Цвингли был страшно потрясен этим известием. Он ясно видел все последствия этой бессмысленной и жестокой полумеры и в своих проповедях не раз открыто выражал свое негодование. “Кто не боится объявить другому, что он должен пасть, тот должен вслед за словом пустить в ход и кулак”, – говорил он в праздник Троицы, когда в церкви было прочтено известие о состоявшемся решении городов. “Если он не ударит сам, то это сделает другой. Вы отнимаете у 5 кантонов средства к жизни, как у преступников, а между тем боитесь объявить войну. Вы морите голодом невинных и полагаете, что соблюдаете мир. Но этим вы сами доказываете, что у вас нет достаточно причин, чтоб наказать их, и вынуждаете их взяться за оружие, чтобы не умереть с голоду”.
Реформатор и на этот раз оказался прав. Крик отчаяния и негодования поднялся в долинах и горах внутренней Швейцарии, когда разнеслась весть о принятом в Аааргау решении. Берн полагал, что эта мера возбудит народ против его вожаков, вызвавших ее своею неуступчивостью. Но на деле случилось как раз противное. Народ видел только непосредственных виновников своего несчастия и сконцентрировал на них всю силу своего озлобления. Война вспыхнула бы немедленно, если бы католические власти не считали более выгодным подождать. Они знали, что в среде их противников господствуют несогласия и выжидали наиболее благоприятного момента.
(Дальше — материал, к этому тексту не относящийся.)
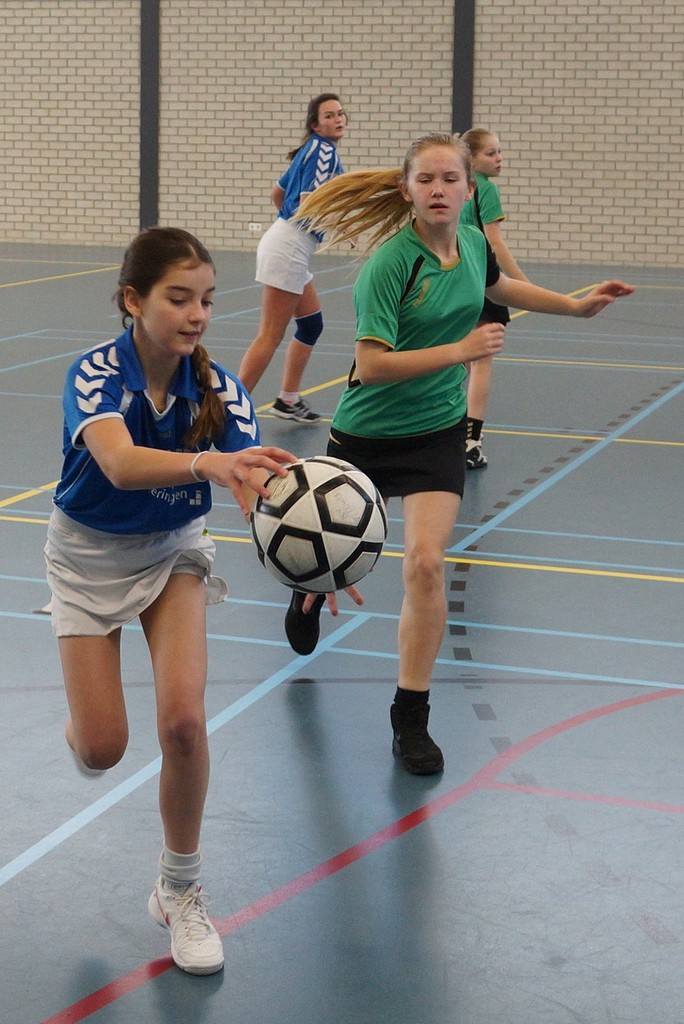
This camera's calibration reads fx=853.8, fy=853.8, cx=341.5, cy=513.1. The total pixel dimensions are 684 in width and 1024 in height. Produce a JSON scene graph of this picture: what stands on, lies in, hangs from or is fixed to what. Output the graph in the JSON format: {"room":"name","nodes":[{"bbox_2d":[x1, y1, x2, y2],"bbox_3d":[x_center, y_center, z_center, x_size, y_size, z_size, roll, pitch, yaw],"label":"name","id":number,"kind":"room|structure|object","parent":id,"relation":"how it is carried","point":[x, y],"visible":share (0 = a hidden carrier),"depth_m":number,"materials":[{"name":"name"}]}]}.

Действительно, роковое решение, сплотившее католиков, действовало на реформатов, как разъедающий яд. В городах народ громко роптал на своих правителей. В Цюрихе партия, враждебная реформатору, осмелилась громко обвинять его как виновника всех несогласий, возбуждающего швейцарцев к братоубийственной войне. Некоторые не стеснялись даже приписывать ему и эту злополучную меру, против которой он так энергично выступал.
Таким образом, в то самое время, когда Цюриху нужнее всего была твердая руководящая рука реформатора, влияние последнего пошатнулось. На карту было поставлено все его реформаторское дело, все его великие планы относительно дальнейшей судьбы Швейцарии, а между тем он не мог более противодействовать проискам пенсионеров и личных врагов, грозивших уничтожить все плоды его долголетних усилий. При таких обстоятельствах он не считал возможным оставаться долее в Цюрихе и 20 июля явился в совет просить своей отставки. Просьба эта благодаря своей неожиданности произвела потрясающее впечатление. Не только друзья, но даже враги Цвингли не могли примириться с мыслью, что Цюрих, живший до сих пор его идеями, обязанный ему своим величием, может лишиться своего духовного пастыря. Депутация из первых лиц республики немедленно отправилась умолять его оставить свое намерение, и Цвингли, наконец, уступил. Три дня спустя реформатор снова явился в совет и, глубоко взволнованный, объявил, что готов по-прежнему служить городу “до последнего дыхания”.